Whether or not respondent’s hoarding of Coke bottles constitute unfair competition.
From jurisprudence, unfair competition has been defined as the passing off (or palming off) or attempting to pass off upon the public the goods or business of one person as the goods or business of another with the end and probable effect of deceiving the public. One of the essential requisites in an action to restrain unfair competition is proof of fraud; the intent to deceive must be shown before the right to recover can exist. The advent of the IP Code has not significantly changed these rulings as they are fully in accord with what Section 168 of the Code in its entirety provides. Deception, passing off and fraud upon the public are still the key elements that must be present for unfair competition to exist.
As basis for this interpretative analysis, we note that Section 168.1 speaks of a person who has earned goodwill with respect to his goods and services and who is entitled to protection under the Code, with or without a registered mark. Section 168.2, as previously discussed, refers to the general definition of unfair competition. Section 168.3, on the other hand, refers to the specific instances of unfair competition, with Section 168.3(a) referring to the sale of goods given the appearance of the goods of another; Section 168.3(b), to the inducement of belief that his or her goods or services are that of another who has earned goodwill; while the disputed Section 168.3(c) being a “catch all” clause whose coverage the parties now dispute.

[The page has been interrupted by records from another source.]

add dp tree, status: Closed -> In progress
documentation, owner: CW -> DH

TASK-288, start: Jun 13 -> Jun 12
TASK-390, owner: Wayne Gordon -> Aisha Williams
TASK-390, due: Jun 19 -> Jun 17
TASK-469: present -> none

Under all the above approaches, we conclude that the “hoarding” – as defined and charged by the petitioner – does not fall within the coverage of the IP Code and of Section 168 in particular. It does not relate to any patent, trademark, trade name or service mark that the respondents have invaded, intruded into or used without proper authority from the petitioner. Nor are the respondents alleged to be fraudulently “passing off” their products or services as those of the petitioner. The respondents are not also alleged to be undertaking any representation or misrepresentation that would confuse or tend to confuse the goods of the petitioner with those of the respondents, or vice versa. What in fact the petitioner alleges is an act foreign to the Code, to the concepts it embodies and to the acts it regulates; as alleged, hoarding inflicts unfairness by seeking to limit the opposition’s sales by depriving it of the bottles it can use for these sales. In this light, hoarding for purposes of destruction is closer to what another law, R.A. No. 623 covers.